All about control -- and a scallop recipe

I understand that restricting foods from your diet is not the way to eat, that eventually you will get tired of eating that way, and once again start gaining weight.

My problem is that I don't lose weight unless I go on a very restrictive diet. And because we have a wedding coming up, I have to lose weight, or I am not going to be happy with myself. And the only way for me to do that is to restrict everything I eat.

I also know that I have lost and gained more weight than I would ever want to admit, so I do know that when I lose the weight this time, I really need to figure out how to keep it off. Which is when Heather Pierce, my nutrition and lifestyles coach, will be an even more invaluable part of my life. She motivates me to eat only healthy foods, and right now, although I am being very restrictive, I am incorporating her suggestions into my food plan. (In case anyone is wondering, I avoided seeing Heather during the holidays, which is when I needed her most!)

But the last three days of my restrictive eating have felt terrific. I feel as if I am in total control, and since I am limiting my food choices, I'm not thinking about food all the time. And thanks to the Wii, I am exercising more than I have in ages.

I also have to admit that when I am truly being careful about every bite that goes into my mouth, we eat better. Last night I made a wonderful dinner -- scallops -- that is just about one of the easiest meals to make. I had a salad with my scallops. Jack had brown rice and corn. At the end of the meal, I felt sated and happy, not bloated and lethargic, the way I felt all during the holidays.

Now back to the scallops. I will only buy dry sea scallops -- fresh caught not farm-raised -- that have not been soaked in a sodium solution, which are called wet scallops. Wet scallops are easy to spot: They are milky white and very plumped up with water (sort of like me during the holidays). Dry scallops are a vanilla color and not uniform in color. The dry scallops also sear and brown nicely, something that is hard to achieve with wet scallops.

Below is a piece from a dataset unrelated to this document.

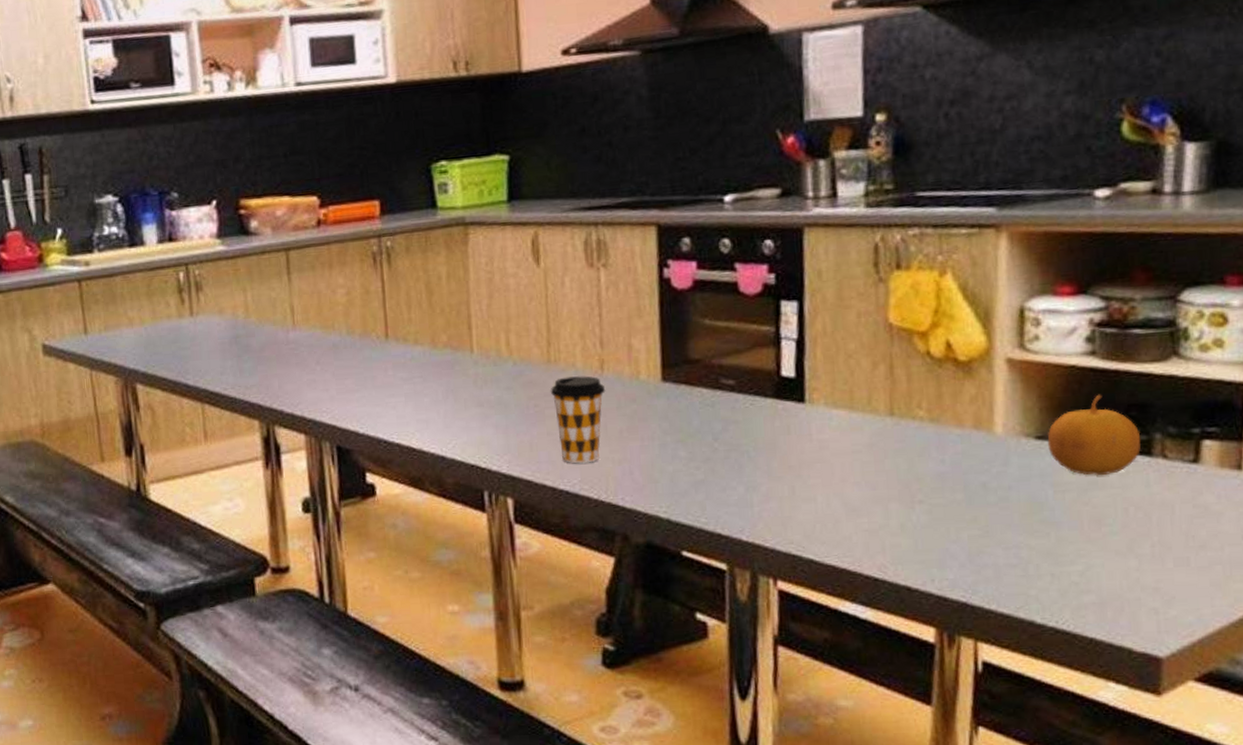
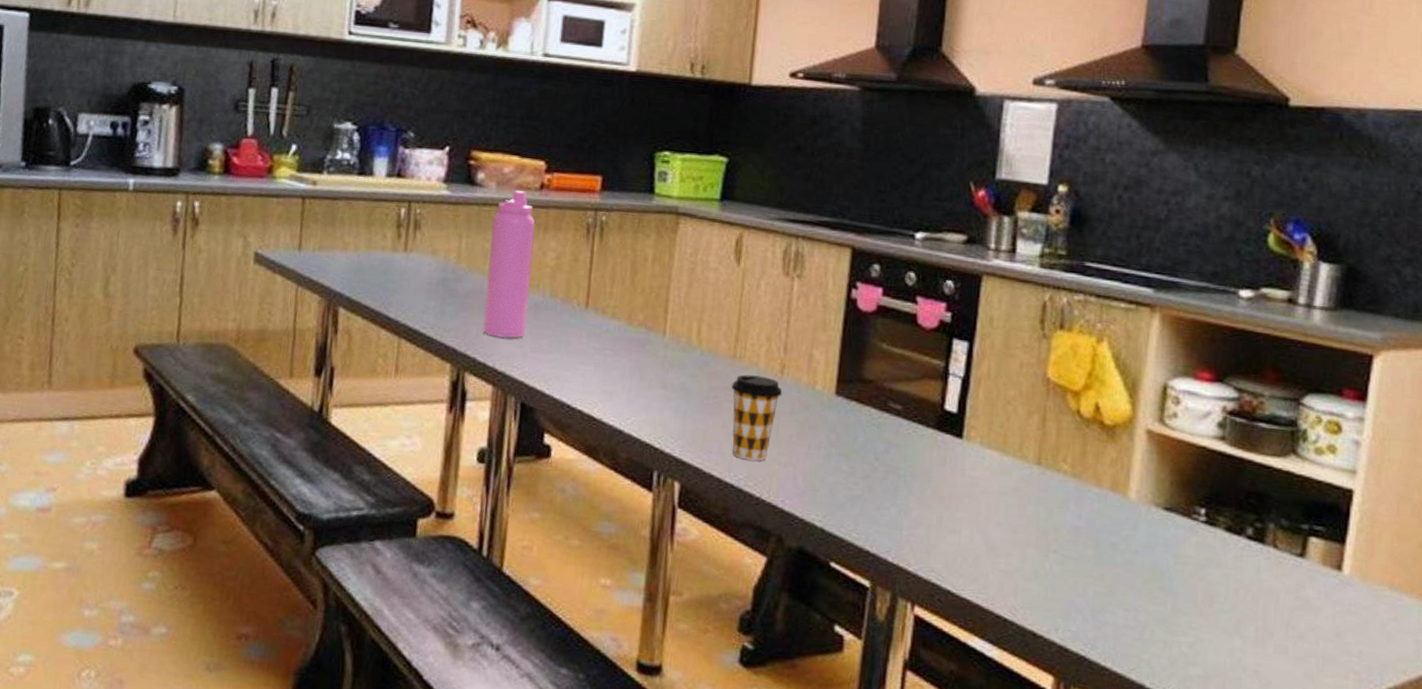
water bottle: none [274,230,329,386] -> present [482,190,537,339]
fruit: present [1047,394,1141,476] -> none [1174,477,1257,555]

The first step is to remove the tiny muscle that is attached to each scallop -- just pull it off with your fingers. I then lightly dusted the scallops with Mrs. Dash's herb/garlic mixture, sprayed my skillet with Pam, and placed it over high to get really hot. The scallops cooked 3 minutes on each side, which meant that by the time I had placed the pound of scallops in the skillet, it was just about time to start turning. And that was it.

My only advice is to avoid the temptation to overcook scallops, which makes them rubbery. I'm convinced most people have never enjoyed a perfectly cooked scallop. If they have, there would be a lot more scallop lovers among us.